Met dank overgenomen van EUobserver (EUOBSERVER) i, gepubliceerd op dinsdag 24 februari 2015, 9:38.
Auteur: Nikolaj Nielsen

Italy and Switzerland on Monday (23 February) signed a deal to recuperate billions of euros of taxes from wealthy Italians who stash their undeclared assets in the Alpine nation.

The plan includes a partial amnesty for account holders who now have until 30 September to pro-actively declare their Swiss accounts to the tax authorities. The "voluntary disclosure procedure" incurs fewer sanctions and drops most criminal charges.

  • Swiss prosecutors searched the offices of the Geneva subsidiary of the HSBC (Photo: George Rex)

Estimates suggest around 70 percent of Italian money hidden abroad is in Switzerland - a non-EU member - with the schemes reportedly costing Italy’s national coffers around €90 billion annually in lost revenue.

"We have estimated additional revenues of just 1 euro in the budget law and the only thing I can say is that we will cash in more than that," Italy's economy minister Pier Carlo Padoan told reporters.

Bloomberg reports the undeclared Italian stash could amount to as much as €230 billion.

Swiss finance minister Eveline Widmer-Schlumpf said the deal would encourage account holders at Swiss banks "to come clean."

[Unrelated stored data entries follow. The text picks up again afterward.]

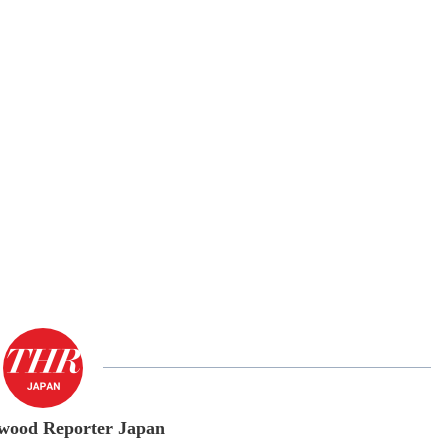
wood Reporter Japan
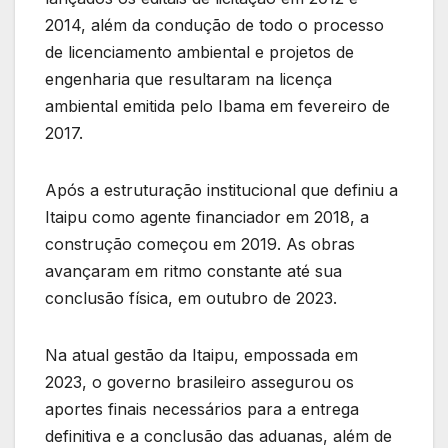
2014, além da condução de todo o processo
de licenciamento ambiental e projetos de
engenharia que resultaram na licença
ambiental emitida pelo Ibama em fevereiro de
2017.
Após a estruturação institucional que definiu a
Itaipu como agente financiador em 2018, a
construção começou em 2019. As obras
avançaram em ritmo constante até sua
conclusão física, em outubro de 2023.
Na atual gestão da Itaipu, empossada em
2023, o governo brasileiro assegurou os
aportes finais necessários para a entrega
definitiva e a conclusão das aduanas, além de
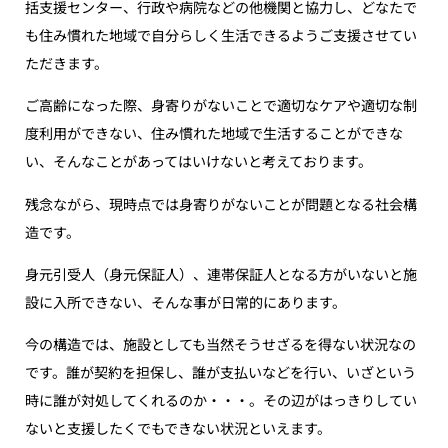
括支援センター、行政や病院などの他機関と協力し、どなたで
も住み慣れた地域で自分らしく生活できるようご支援させてい
ただきます。
ご高齢になった際、身寄りがないことで適切なケアや適切な制
度利用ができない、住み慣れた地域で生活することができな
い、そんなことがあってはいけないと考えております。
残念ながら、現時点では身寄りがないことが問題となる社会構
造です。
身元引受人（身元保証人）、連帯保証人となる方がいないと施
設に入所できない、そんな事が日常的にあります。
今の構造では、施設としても当然そうせざるを得ない状況なの
です。誰が契約を担保し、誰が支払いなどを行い、いざという
時に誰が対処してくれるのか・・・。その辺がはっきりしてい
ないと支援したくでもできない状況といえます。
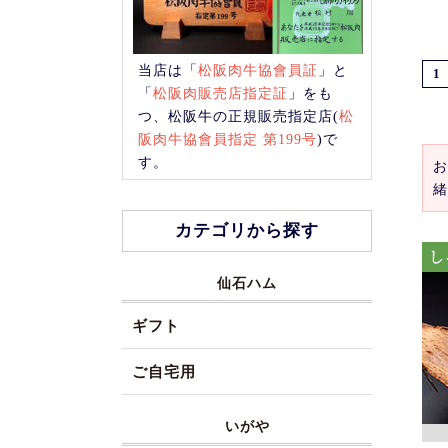
当店は「
松阪肉牛協會員証
」と
1
「
松阪肉販売店指定証
」をも
つ、松阪牛の正規販売指定店(
松
阪肉牛協會員指定 第199号
)で
す。
お
緒
カテゴリから探す
仙石ハム
ギフト
ご自宅用
いがや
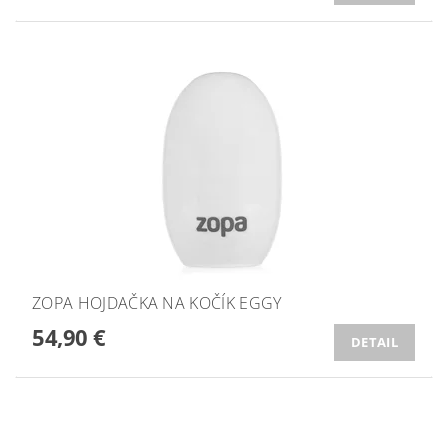
ZOPA HOJDAČKA NA KOČÍK EGGY
54,90 €
DETAIL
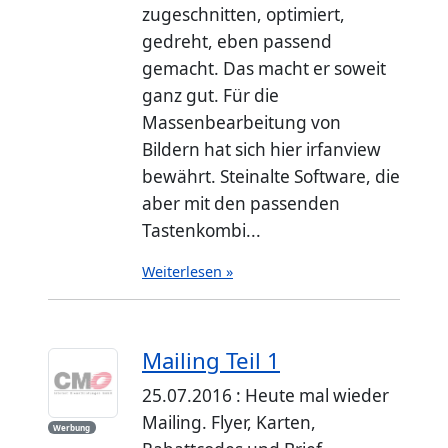
zugeschnitten, optimiert,
gedreht, eben passend
gemacht. Das macht er soweit
ganz gut. Für die
Massenbearbeitung von
Bildern hat sich hier irfanview
bewährt. Steinalte Software, die
aber mit den passenden
Tastenkombi...
Weiterlesen »
Mailing Teil 1
25.07.2016 : Heute mal wieder
Mailing. Flyer, Karten,
Werbung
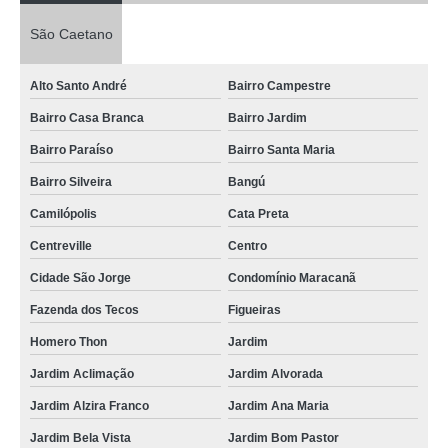
transporte de carga urbano Parque Anchieta
São Caetano
contratar transporte de carga em motocicleta Jardim Cambuí
contratar transporte de carga fiorino Jardim Bela Vista
Alto Santo André
Bairro Campestre
contratar transporte de cargas especiais TERRA NOVA
Bairro Casa Branca
Bairro Jardim
transporte de carga individual Campanário
Bairro Paraíso
Bairro Santa Maria
contratar transporte de carga compartilhada Parque Andreense
Bairro Silveira
Bangú
contratar transporte de carga individual Jardim das Maravilhas
Camilópolis
Cata Preta
transporte de carga fiorino Oswaldo cruz
Centreville
Centro
empresa para transporte de carga com fiorino Vila Euclides
Cidade São Jorge
Condomínio Maracanã
transporte de carga terrestre Jardim Fenix
Fazenda dos Tecos
Figueiras
Homero Thon
Jardim
empresa para transporte de carga terrestre Jardim Rosinha
Jardim Aclimação
Jardim Alvorada
empresa para transporte de carga individual Jardim Santo Alberto
Jardim Alzira Franco
Jardim Ana Maria
empresa para transporte de carga fiorino Jardim Marina
Jardim Bela Vista
Jardim Bom Pastor
transporte de carga rodoviário Piraporinha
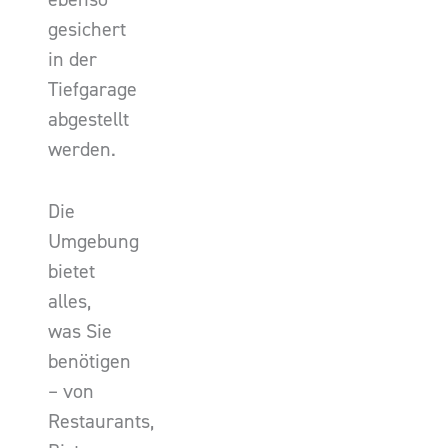
gesichert
in der
Tiefgarage
abgestellt
werden.
Die
Umgebung
bietet
alles,
was Sie
benötigen
– von
Restaurants,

Switzerland is keen to improve its image on tax matters amid recent media reports that a Swiss branch of the UK banking giant HSBC was helping convicted criminals and other wealthy clients dupe tax authorities abroad.

The bank worked around a loophole in the 2003 EU-wide European savings directive (ESD) that requires authorities to impose a “withholding tax” on savings interest on offshore accounts.

Last week, Swiss prosecutors searched the offices of the Geneva-based subsidiary.

An international agreement on the automatic exchange of information on accounts also aims to help unravel years of Swiss bank secrecy laws by 2018.

The agreement includes a new global standard put in place by the finance ministers from the G20 of industrial nations and the Paris-based OECD.

But Switzerland has imposed extra conditions on the pact by agreeing to exchange only with countries with which they have “close political and economic ties”.

Transparency campaigners say such reservations work against developing countries because wealthy residents hide their fortunes abroad.

“It’s estimated that 33 percent of African and Middle East-owned assets are held offshore compared to 6 percent of European-owned assets,” according to a Christian Aid report out earlier this year.

The European commission, for its part, aims to make its proposal on the automatic exchange of cross border tax rulings before the summer.

The commission proposal would require a mandatory automatic exchange of information regarding advance cross border tax rulings and unilateral advance pricing arrangements among member states.